─── TEXTO PROPORCIONADO ───
Por otro lado, cuando se enuncian en el transcurso de una política singular, ciertas categorías pueden prescribir nuevos posibles – incluso respecto del Estado – y suponen, necesariamente, un desplazamiento en relación con lo que está dado. Por ejemplo, cuando me adhiero a una política feminista todo lo que quiero es alejarme de las determinaciones objetivas que me fijan en un lugar social dado, inmanente al status quo. En el marco de una política feminista, la categoría “mujer” anuncia todo aquello que una mujer puede llegar a ser a partir del momento en que se lanza a la experimentación política. La categoría en cuestión, cuando es enunciada desde una política, ya no sirve para reificar un lugar social determinado por clivajes de género. A pesar de agenciar la misma palabra movilizada por el censo nacional y la sociología, la política feminista está hablando de otra cosa; está conjurando una mujer desconocida que, por eso mismo, no es reductible a su condición de género en determinada época y lugar. Así que lo real de una categoría política no es lo real de una categoría sociológica. Esa mujer desconocida, esa mujer singular que el feminismo conjura se expresa en los posibles que una política enuncia cuando recurre al nombre “mujer”. Pero atención: aquí no estoy hablando de dinámicas de “resignificación”. Hablo de procesos de experimentación con una porción de real que, nombrada “mujer”, devendrá proceso – y no referente objetal del significante. Lo que importa es menos el nombre que el proceso, o sea, la tarea a la cual “mujer” será asignada.
───
◆ **OBJETIVO DEL EJERCICIO**
Según el texto sobre la categoría «mujer» en la política feminista, ¿qué dos ámbitos movilizan la misma palabra que esa política?
─── DATOS PARA REVISAR ───
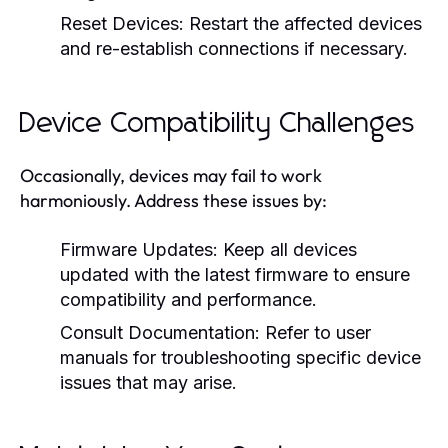
Reset Devices:
Restart the affected devices
and re-establish connections if necessary.
Device Compatibility Challenges
Occasionally, devices may fail to work
harmoniously. Address these issues by:
Firmware Updates:
Keep all devices
updated with the latest firmware to ensure
compatibility and performance.
Consult Documentation:
Refer to user
manuals for troubleshooting specific device
issues that may arise.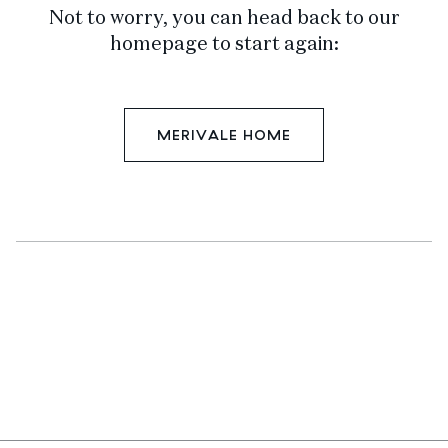
Not to worry, you can head back to our
homepage to start again:
MERIVALE HOME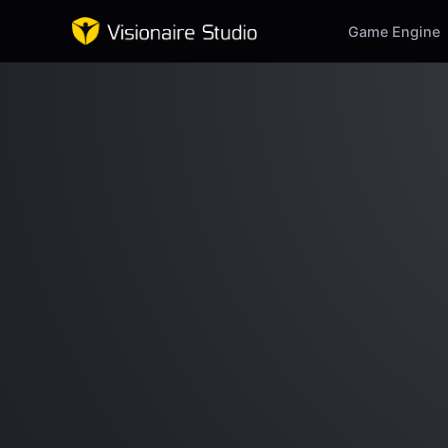
Game Engine
Game Engine
Learning
References
Forum
News & Stories
Downloads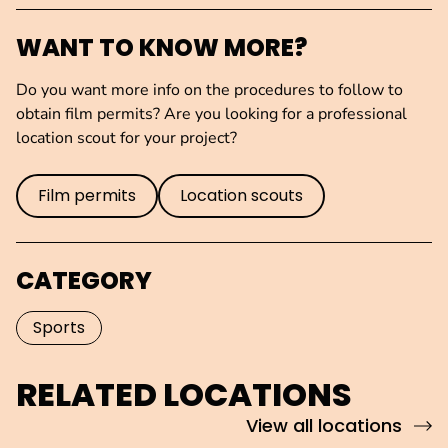
WANT TO KNOW MORE?
Do you want more info on the procedures to follow to
obtain film permits? Are you looking for a professional
location scout for your project?
Film permits
Location scouts
CATEGORY
Sports
RELATED LOCATIONS
View all locations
───
◆ **ESPACIO DE RESPUESTA**
El censo nacional y la sociología.